Professionally, it’s been an honor to be selected as a recipient of The Knot’s “Best of Weddings” the past two years for premarital education. That award is typically reserved for the top 2-3% of vendors in each category, so seeing so many couples take to The Knot to leave 5-star testimonials has been really encouraging. I also had an article published in the Gottman Institute’s blog a few months ago which was a cool professional achievement. I respect Dr. John Gottman’s work tremendously, and his 40+ years of relationship research is the foundation for my workshops.
More than those accomplishments, I honestly feel proudest and most fulfilled in my work when couples share their “a-ha” moments. I love hearing that something we covered in the previous session hit home and illuminated a dynamic or issue that’s given them trouble, or that they feel more aligned or connected as a result of the workshop or sessions. When I can tell they feel more confident and hopeful, it lights a fire in me.
Do you look back particularly fondly on any memories from childhood?

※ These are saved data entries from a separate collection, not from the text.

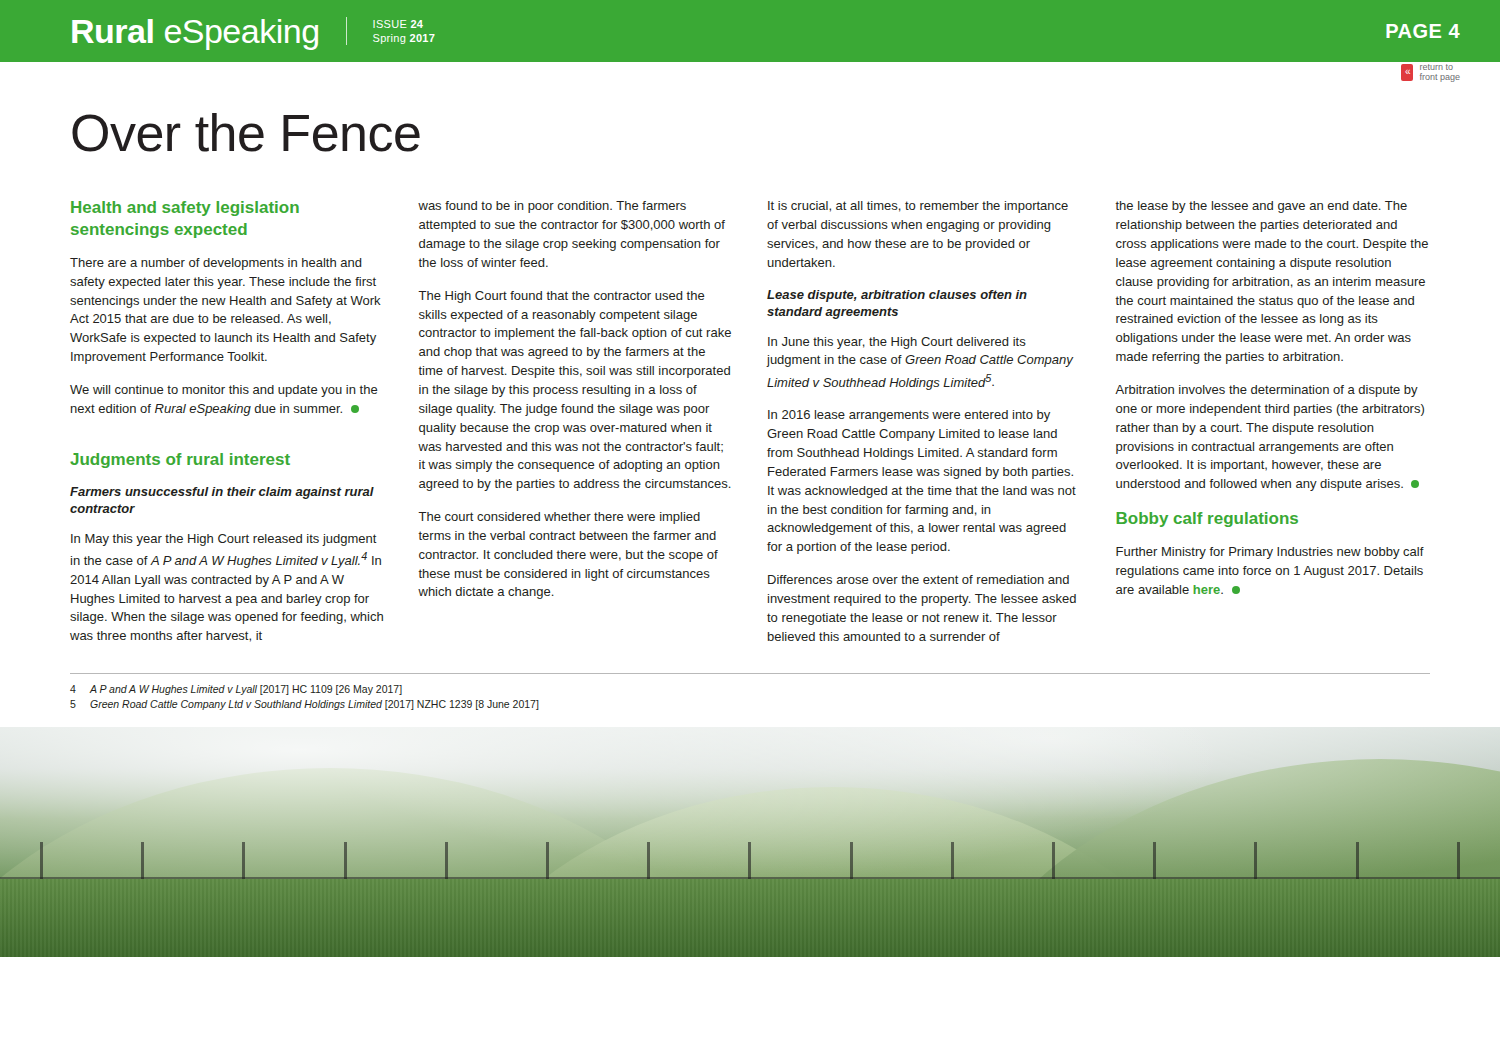Rural eSpeaking
ISSUE 24
Spring 2017
PAGE 4
« return to
front page
Over the Fence
Health and safety legislation sentencings expected
There are a number of developments in health and safety expected later this year. These include the first sentencings under the new Health and Safety at Work Act 2015 that are due to be released. As well, WorkSafe is expected to launch its Health and Safety Improvement Performance Toolkit.
We will continue to monitor this and update you in the next edition of Rural eSpeaking due in summer.
Judgments of rural interest
Farmers unsuccessful in their claim against rural contractor
In May this year the High Court released its judgment in the case of A P and A W Hughes Limited v Lyall.4 In 2014 Allan Lyall was contracted by A P and A W Hughes Limited to harvest a pea and barley crop for silage. When the silage was opened for feeding, which was three months after harvest, it
was found to be in poor condition. The farmers attempted to sue the contractor for $300,000 worth of damage to the silage crop seeking compensation for the loss of winter feed.
The High Court found that the contractor used the skills expected of a reasonably competent silage contractor to implement the fall-back option of cut rake and chop that was agreed to by the farmers at the time of harvest. Despite this, soil was still incorporated in the silage by this process resulting in a loss of silage quality. The judge found the silage was poor quality because the crop was over-matured when it was harvested and this was not the contractor's fault; it was simply the consequence of adopting an option agreed to by the parties to address the circumstances.
The court considered whether there were implied terms in the verbal contract between the farmer and contractor. It concluded there were, but the scope of these must be considered in light of circumstances which dictate a change.
It is crucial, at all times, to remember the importance of verbal discussions when engaging or providing services, and how these are to be provided or undertaken.
Lease dispute, arbitration clauses often in standard agreements
In June this year, the High Court delivered its judgment in the case of Green Road Cattle Company Limited v Southhead Holdings Limited5.
In 2016 lease arrangements were entered into by Green Road Cattle Company Limited to lease land from Southhead Holdings Limited. A standard form Federated Farmers lease was signed by both parties. It was acknowledged at the time that the land was not in the best condition for farming and, in acknowledgement of this, a lower rental was agreed for a portion of the lease period.
Differences arose over the extent of remediation and investment required to the property. The lessee asked to renegotiate the lease or not renew it. The lessor believed this amounted to a surrender of
the lease by the lessee and gave an end date. The relationship between the parties deteriorated and cross applications were made to the court. Despite the lease agreement containing a dispute resolution clause providing for arbitration, as an interim measure the court maintained the status quo of the lease and restrained eviction of the lessee as long as its obligations under the lease were met. An order was made referring the parties to arbitration.
Arbitration involves the determination of a dispute by one or more independent third parties (the arbitrators) rather than by a court. The dispute resolution provisions in contractual arrangements are often overlooked. It is important, however, these are understood and followed when any dispute arises.
Bobby calf regulations
Further Ministry for Primary Industries new bobby calf regulations came into force on 1 August 2017. Details are available here.
4 A P and A W Hughes Limited v Lyall [2017] HC 1109 [26 May 2017]
5 Green Road Cattle Company Ltd v Southland Holdings Limited [2017] NZHC 1239 [8 June 2017]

One of my favorite memories growing up was with my sister. We were never allowed to come downstairs on Christmas morning until my mom verified Santa had come and we got the green light. Some years, my sister would come into my room early in the morning and we’d wait together. As we got older, we would throw balled up socks from the upstairs landing and try to hit my parents’ bedroom door to urge the process along. I think they heard us and chose to wait us out a while, but we enjoyed our little shenanigans nonetheless.
As adults, we’ve adapted this tradition to “kidnapping” the baby Jesus statue from our mom’s nativity scene each year and developing elaborate cover stories and alibis. We do our best to leave dad out of it, but it’s become a bit of a family affair now as we’ve had to raise the bar each year. Mom is always on high alert and monitors baby Jesus’ whereabouts closely for the entire holiday season. One of my favorite schemes involved a fake Etsy shop in rural Oklahoma we created to sell her statue.